- [Task inputs]

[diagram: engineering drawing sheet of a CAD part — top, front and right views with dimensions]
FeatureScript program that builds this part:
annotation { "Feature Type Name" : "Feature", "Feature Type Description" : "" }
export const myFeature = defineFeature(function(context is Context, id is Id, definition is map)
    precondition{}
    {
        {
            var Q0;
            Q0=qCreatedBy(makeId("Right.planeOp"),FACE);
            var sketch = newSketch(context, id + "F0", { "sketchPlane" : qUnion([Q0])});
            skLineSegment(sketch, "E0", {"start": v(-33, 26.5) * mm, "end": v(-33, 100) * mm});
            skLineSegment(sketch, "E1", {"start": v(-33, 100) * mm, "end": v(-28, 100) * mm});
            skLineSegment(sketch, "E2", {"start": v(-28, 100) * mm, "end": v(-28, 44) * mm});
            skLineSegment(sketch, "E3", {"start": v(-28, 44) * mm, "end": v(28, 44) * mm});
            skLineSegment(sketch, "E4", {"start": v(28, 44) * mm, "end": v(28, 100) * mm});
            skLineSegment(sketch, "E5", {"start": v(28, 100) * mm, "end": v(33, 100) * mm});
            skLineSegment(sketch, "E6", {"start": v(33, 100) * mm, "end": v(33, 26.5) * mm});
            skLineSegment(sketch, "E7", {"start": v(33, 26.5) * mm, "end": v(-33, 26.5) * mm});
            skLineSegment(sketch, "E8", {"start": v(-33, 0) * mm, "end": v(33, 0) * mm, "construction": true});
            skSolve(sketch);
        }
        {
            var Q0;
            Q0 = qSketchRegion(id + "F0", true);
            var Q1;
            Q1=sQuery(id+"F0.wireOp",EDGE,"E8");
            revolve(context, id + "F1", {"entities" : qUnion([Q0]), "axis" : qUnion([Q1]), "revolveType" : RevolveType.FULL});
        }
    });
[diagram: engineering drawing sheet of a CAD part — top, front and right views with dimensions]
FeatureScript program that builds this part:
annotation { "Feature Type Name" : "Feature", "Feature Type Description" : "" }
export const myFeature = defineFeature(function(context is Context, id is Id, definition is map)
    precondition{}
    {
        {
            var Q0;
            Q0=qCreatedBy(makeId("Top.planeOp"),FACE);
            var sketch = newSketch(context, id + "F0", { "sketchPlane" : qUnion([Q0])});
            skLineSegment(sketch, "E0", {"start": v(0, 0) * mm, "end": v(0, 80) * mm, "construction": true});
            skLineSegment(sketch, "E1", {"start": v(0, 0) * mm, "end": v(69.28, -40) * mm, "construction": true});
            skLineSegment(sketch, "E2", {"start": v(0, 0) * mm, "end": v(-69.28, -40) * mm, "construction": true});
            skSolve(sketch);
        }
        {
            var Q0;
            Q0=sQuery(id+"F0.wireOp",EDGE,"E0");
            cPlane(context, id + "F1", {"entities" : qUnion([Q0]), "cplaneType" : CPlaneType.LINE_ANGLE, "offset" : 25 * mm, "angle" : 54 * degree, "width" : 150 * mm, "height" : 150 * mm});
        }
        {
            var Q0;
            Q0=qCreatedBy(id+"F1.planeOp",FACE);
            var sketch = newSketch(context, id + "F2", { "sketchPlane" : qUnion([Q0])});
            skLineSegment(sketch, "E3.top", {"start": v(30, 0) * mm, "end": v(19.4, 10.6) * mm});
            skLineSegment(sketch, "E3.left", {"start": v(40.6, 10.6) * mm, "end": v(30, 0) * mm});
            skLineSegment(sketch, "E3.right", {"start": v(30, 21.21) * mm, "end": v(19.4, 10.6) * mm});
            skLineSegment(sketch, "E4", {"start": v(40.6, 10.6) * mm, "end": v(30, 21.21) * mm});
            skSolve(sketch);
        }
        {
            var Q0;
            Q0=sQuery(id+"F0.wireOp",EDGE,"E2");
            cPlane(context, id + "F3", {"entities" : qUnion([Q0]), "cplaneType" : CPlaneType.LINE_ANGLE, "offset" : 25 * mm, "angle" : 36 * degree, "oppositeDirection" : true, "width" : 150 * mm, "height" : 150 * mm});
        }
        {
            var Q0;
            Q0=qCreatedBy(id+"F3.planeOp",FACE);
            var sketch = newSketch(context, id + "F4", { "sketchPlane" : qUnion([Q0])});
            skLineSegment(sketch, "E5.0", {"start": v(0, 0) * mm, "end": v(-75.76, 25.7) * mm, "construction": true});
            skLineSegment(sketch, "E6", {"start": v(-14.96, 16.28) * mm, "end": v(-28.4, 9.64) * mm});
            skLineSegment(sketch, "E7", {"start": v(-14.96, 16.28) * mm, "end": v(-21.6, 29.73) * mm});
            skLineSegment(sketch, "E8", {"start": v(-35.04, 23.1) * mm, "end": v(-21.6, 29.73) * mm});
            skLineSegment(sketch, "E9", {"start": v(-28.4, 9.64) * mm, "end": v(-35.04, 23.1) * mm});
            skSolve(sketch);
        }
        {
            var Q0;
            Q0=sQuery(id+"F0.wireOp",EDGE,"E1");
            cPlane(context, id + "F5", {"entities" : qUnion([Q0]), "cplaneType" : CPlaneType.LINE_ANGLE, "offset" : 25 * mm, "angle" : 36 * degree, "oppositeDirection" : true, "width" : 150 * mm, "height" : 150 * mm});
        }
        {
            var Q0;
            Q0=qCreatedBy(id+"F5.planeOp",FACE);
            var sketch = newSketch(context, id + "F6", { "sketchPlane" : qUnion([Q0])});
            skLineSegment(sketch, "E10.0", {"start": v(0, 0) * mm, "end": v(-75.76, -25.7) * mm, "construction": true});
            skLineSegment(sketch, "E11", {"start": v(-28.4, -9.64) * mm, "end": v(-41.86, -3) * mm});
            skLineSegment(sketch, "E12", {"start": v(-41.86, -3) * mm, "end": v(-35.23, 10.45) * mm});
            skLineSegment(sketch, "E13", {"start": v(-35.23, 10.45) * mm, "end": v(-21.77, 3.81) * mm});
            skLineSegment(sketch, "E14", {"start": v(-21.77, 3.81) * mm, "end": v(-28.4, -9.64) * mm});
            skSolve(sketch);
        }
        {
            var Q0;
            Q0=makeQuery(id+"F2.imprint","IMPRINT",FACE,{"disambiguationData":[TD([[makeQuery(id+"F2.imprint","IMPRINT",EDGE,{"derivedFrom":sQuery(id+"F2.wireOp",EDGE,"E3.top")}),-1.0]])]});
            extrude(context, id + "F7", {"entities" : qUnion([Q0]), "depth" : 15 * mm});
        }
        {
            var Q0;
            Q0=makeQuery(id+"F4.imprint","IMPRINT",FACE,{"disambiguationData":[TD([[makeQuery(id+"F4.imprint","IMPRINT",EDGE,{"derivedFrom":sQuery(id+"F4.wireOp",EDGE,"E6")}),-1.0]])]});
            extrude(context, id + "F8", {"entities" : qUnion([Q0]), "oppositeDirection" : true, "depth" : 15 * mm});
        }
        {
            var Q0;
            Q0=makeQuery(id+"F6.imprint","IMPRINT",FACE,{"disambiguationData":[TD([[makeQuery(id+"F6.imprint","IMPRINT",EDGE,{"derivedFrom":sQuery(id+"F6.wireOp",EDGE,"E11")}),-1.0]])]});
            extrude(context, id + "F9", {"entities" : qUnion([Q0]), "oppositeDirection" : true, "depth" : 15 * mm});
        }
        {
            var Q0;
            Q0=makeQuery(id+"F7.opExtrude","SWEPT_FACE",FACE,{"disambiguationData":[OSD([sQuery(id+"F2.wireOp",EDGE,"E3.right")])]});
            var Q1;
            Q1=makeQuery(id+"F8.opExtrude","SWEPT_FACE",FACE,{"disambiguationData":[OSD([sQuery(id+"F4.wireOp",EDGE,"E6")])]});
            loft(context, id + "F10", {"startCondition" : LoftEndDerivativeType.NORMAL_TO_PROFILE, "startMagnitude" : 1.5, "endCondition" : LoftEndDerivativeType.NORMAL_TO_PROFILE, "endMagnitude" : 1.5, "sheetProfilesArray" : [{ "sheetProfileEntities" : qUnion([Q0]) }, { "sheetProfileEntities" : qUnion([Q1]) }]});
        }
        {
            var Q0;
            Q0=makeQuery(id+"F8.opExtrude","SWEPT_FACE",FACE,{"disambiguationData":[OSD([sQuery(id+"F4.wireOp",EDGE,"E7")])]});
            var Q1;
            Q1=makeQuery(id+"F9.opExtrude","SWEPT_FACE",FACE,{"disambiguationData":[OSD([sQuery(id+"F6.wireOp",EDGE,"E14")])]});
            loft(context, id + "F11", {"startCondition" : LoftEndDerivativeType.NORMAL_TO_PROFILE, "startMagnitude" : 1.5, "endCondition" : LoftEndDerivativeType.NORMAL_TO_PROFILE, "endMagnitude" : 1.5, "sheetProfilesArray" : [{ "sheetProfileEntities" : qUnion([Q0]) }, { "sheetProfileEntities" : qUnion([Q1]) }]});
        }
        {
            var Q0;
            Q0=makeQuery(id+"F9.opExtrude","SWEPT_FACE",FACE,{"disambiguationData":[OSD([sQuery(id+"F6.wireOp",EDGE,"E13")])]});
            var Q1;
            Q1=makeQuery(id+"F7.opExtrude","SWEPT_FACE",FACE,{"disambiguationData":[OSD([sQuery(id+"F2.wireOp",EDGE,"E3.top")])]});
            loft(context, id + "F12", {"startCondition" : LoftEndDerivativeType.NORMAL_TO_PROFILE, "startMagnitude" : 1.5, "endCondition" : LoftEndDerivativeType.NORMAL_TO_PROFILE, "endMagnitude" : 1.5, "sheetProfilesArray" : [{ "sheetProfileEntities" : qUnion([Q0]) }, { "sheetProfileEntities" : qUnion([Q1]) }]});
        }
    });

- [What the exercise asks] List every line above that contains the string "IMPRINT", copying each one in full.

- [The reply]
            Q0=makeQuery(id+"F2.imprint","IMPRINT",FACE,{"disambiguationData":[TD([[makeQuery(id+"F2.imprint","IMPRINT",EDGE,{"derivedFrom":sQuery(id+"F2.wireOp",EDGE,"E3.top")}),-1.0]])]});
            Q0=makeQuery(id+"F4.imprint","IMPRINT",FACE,{"disambiguationData":[TD([[makeQuery(id+"F4.imprint","IMPRINT",EDGE,{"derivedFrom":sQuery(id+"F4.wireOp",EDGE,"E6")}),-1.0]])]});
            Q0=makeQuery(id+"F6.imprint","IMPRINT",FACE,{"disambiguationData":[TD([[makeQuery(id+"F6.imprint","IMPRINT",EDGE,{"derivedFrom":sQuery(id+"F6.wireOp",EDGE,"E11")}),-1.0]])]});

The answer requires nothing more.